For example, we often think of the US dollar as a store of value. It tends to be less volatile than other world currencies due to economic and political reasons. The US not only has a large economy that can withstand certain shocks, but historically the US also tends to be stable politically. There is also the fact that since the Bretton Woods Agreement of 1944, the US dollar became the world reserve currency. What is a world reservice currency?

You can think of a world reserve currency as the “go-to” currency that can be used internationally for transactions because it is freely convertible, is extremely liquid, and is controlled by a central banking system independent of the executive branch of the government. (Central banks use monetary policies; executive branches use fiscal or tax policies.)

The US dollar meets these requirements and therefore equates to little risk when people hold them. So using the US dollar as a store of value would mean exchanging one form of value for US dollars. Instead of holding value in tech stocks, I might want to “go to cash” and liquidate my stocks for US dollars. Or, when the money supply becomes constrained (e.g. when fiscal policies initiate quantitative tightening), holding cash is a good bet.

A general indicator of the value of the US dollar as a store of value is the US dollar index which measures the value of the US dollar against a basket of other currencies:

Screenshot of US Dollar Index from Marketwatch
Screenshot from Marketwatch

Historically, the US dollar index experienced its lowest on March 16, 2008 with a value of 70.698 and its highest in February 1985 with a value of 164.720.

Jobs →
**A)** Answer these questions from the passage on the US dollar, one per line:
(i) Since which agreement has the US dollar been the world reserve currency?
(ii) What does the US dollar index measure?
(iii) On what date did the US dollar index reach its lowest value, and what was that value?
**B)** Write the next part of the passage on the US dollar, starting right after its final sentence.

Dataset section →
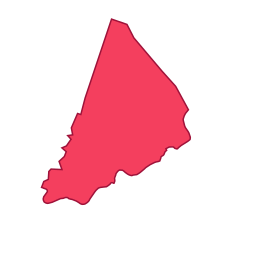 Perry, Missouri, United States of America (Mercator projection), rotated 109°
{"feature_id": "52423323B47197151820416", "entity_name": "Perry", "entity_type": "district", "adm_level": 2, "iso_a3": "USA", "parent_name": "United States of America", "parent_adm1": "Missouri", "projection": "mercator", "projection_center": [-89.676, 37.736], "detail": "fine", "context": "isolated", "style": "filled", "palette": "rose", "viewbox_px": 256, "rotation_deg": 109, "n_neighbors": 0, "source": "geoboundaries", "source_scale": "gbopen_adm2", "svg_char_len": 1706}
<svg xmlns="http://www.w3.org/2000/svg" viewBox="0 0 256 256"><g transform="rotate(109 128 128)"><path d="M113.5,178.3L130.6,177.0L130.7,180.4L146.3,181.6L152.5,178.1L154.8,182.5L157.2,178.2L165.0,180.4L168.3,184.0L170.5,178.7L175.7,178.9L182.0,182.3L188.8,176.9L191.9,187.4L194.9,188.7L202.5,186.6L206.0,190.2L212.3,190.4L212.3,188.8L212.4,188.3L212.4,185.8L212.6,185.0L212.9,184.4L213.8,183.7L214.6,183.6L215.8,183.9L220.4,185.3L222.7,185.1L224.1,184.3L225.2,183.2L225.6,181.6L225.6,180.6L225.5,179.7L224.9,178.5L222.8,175.4L216.7,168.8L215.6,166.4L214.1,164.6L213.5,162.9L213.6,161.9L214.0,161.3L214.0,159.4L213.7,157.4L213.9,153.1L214.6,149.9L215.1,148.3L215.1,146.6L214.5,145.0L213.8,143.9L212.2,142.6L211.1,141.9L209.5,141.2L207.4,140.9L199.2,138.6L197.2,137.9L194.4,136.4L193.2,134.8L192.1,132.6L190.5,129.2L188.8,127.9L187.0,126.7L185.9,126.5L185.0,125.7L184.8,125.0L184.9,123.5L184.7,123.2L182.5,123.2L181.4,123.6L179.8,124.4L176.3,124.3L175.1,124.5L172.5,123.7L171.1,122.9L170.4,122.1L170.3,121.6L169.7,119.4L170.2,117.7L170.9,116.1L171.7,113.4L172.0,111.5L171.9,109.5L171.7,108.8L170.9,107.9L169.2,104.5L167.9,103.4L166.9,102.6L165.4,101.6L161.4,99.2L159.6,98.3L155.3,95.0L151.8,91.5L150.9,90.3L149.8,88.4L148.8,87.2L145.9,87.2L144.7,87.4L143.7,86.9L142.4,85.8L141.4,85.4L138.8,85.3L137.2,84.6L136.5,84.2L135.3,85.4L133.1,83.4L132.4,82.5L131.2,79.2L131.4,78.2L132.0,77.1L131.9,75.1L131.5,74.4L130.2,73.9L127.3,72.1L120.8,66.9L118.9,65.7L118.3,65.6L116.4,66.1L113.0,68.7L111.8,70.0L109.0,73.8L107.6,75.1L103.0,78.1L101.7,78.7L98.3,78.8L95.5,78.4L91.3,76.9L91.1,76.8L73.1,96.5L63.1,114.5L40.9,151.8L30.4,162.7L30.4,179.0L113.5,178.3Z" fill="#f43f5e" stroke="#9f1239" stroke-width="1.5"/></g></svg>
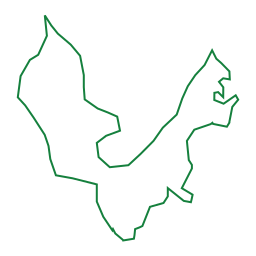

Answers for the exercise →
**A)**
(i) The Bretton Woods Agreement of 1944
(ii) The value of the US dollar against a basket of other currencies
(iii) March 16, 2008, with a value of 70.698

**B)**
How Is Store of Value Subject to Risk?

There are two ways to think about risk in relation to stores of value:

  1. how its value can be affected by significant events; and
  2. how its value changes in relation to other commodities and currencies.

Macroeconomic changes can affect the way a world reserve currency will move up or down in value. For example, when a recession occurs, the US dollar will fall. You would expect the other currencies with which the US dollar is compared to fall as well; however, because the US dollar acts as the currency for international transactions, its value is more systematically vulnerable. In short, the US dollar (as a store of value) is stable when the macroeconomy is flat to doing well.

When the macroeconomy is doing poorly, the US dollar drops in relation to other commodities and currencies. In particular, this is true for gold, which often acts as the inverse investment when the macroeconomy enters a bear market or a recession.

Are Stablecoins a Store of Value?

Theoretically, stablecoins are supposed to act as stores of value for the cryptocurrency markets. Most stablecoins try to do so by:

  • being pegged to the US dollar; and
  • backing value with fiat currencies and other assets

However, there are a lot of caveats with stablecoin risks which concern counterparty risk and conceptual design risk. The fall of US Terra in May 2022 involved both — it was not fully backed and its design in relation to Anchor Protocol created further liquidity problems.

What Does This All Mean?

Risk mitigation for store of value is really for investment purposes. Remember this: Are you better off keeping your value in the currency acting as a store of value? Or, are you better off investing that value elsewhere?

This dilemma will ask you to consider whether the alternative to the store of value is increasing in value, and at what rate? and with what risk?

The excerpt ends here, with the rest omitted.